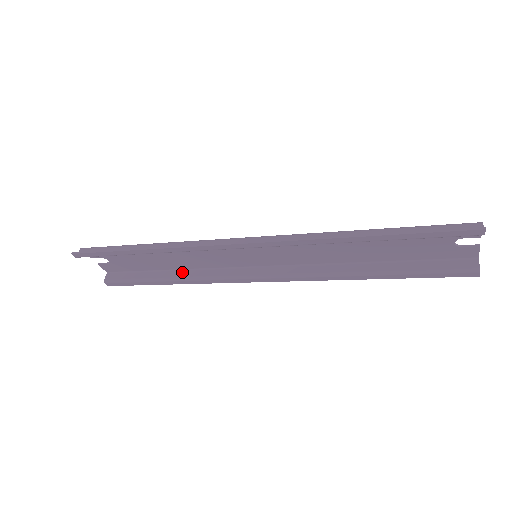
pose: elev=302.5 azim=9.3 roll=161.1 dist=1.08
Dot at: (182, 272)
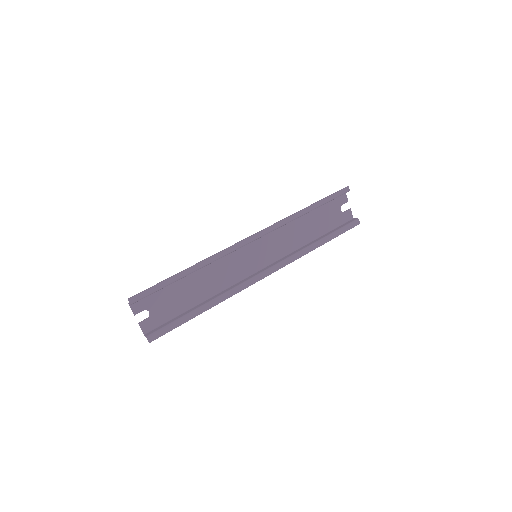
Dot at: (209, 299)
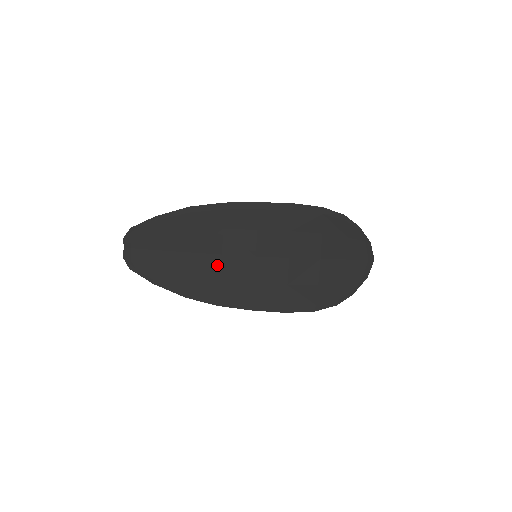
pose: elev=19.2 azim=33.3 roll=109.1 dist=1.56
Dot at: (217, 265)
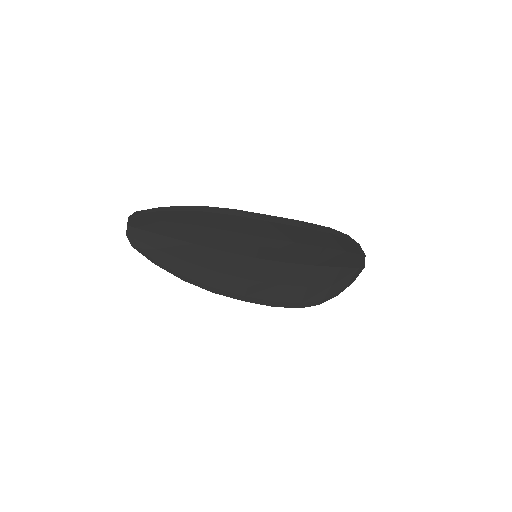
Dot at: (218, 259)
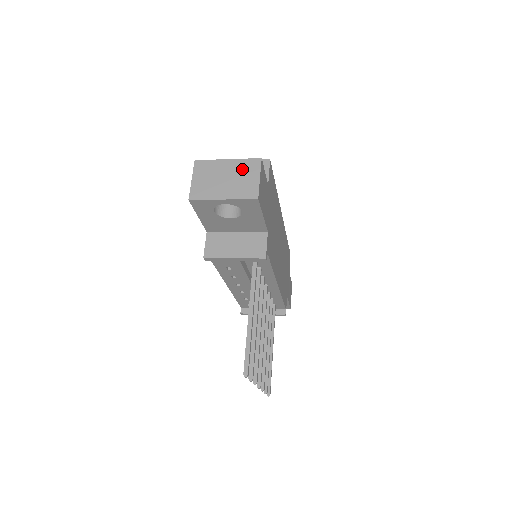
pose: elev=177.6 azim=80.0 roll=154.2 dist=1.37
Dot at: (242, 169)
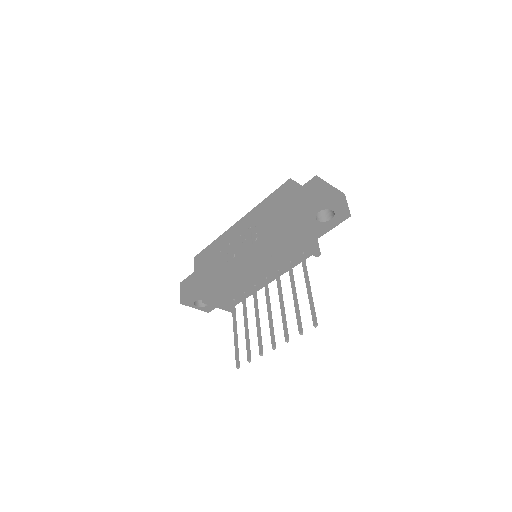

——

WRITTEN REQUEST ▸ Reproduce every line of the listing above verbatim, omitting the pictures.

ANSWER TO THIS TASK ▸
pose: elev=302.5 azim=9.3 roll=161.1 dist=1.08
Dot at: (182, 272)
Dot at: (209, 299)
pose: elev=19.2 azim=33.3 roll=109.1 dist=1.56
Dot at: (217, 265)
Dot at: (218, 259)
pose: elev=177.6 azim=80.0 roll=154.2 dist=1.37
Dot at: (242, 169)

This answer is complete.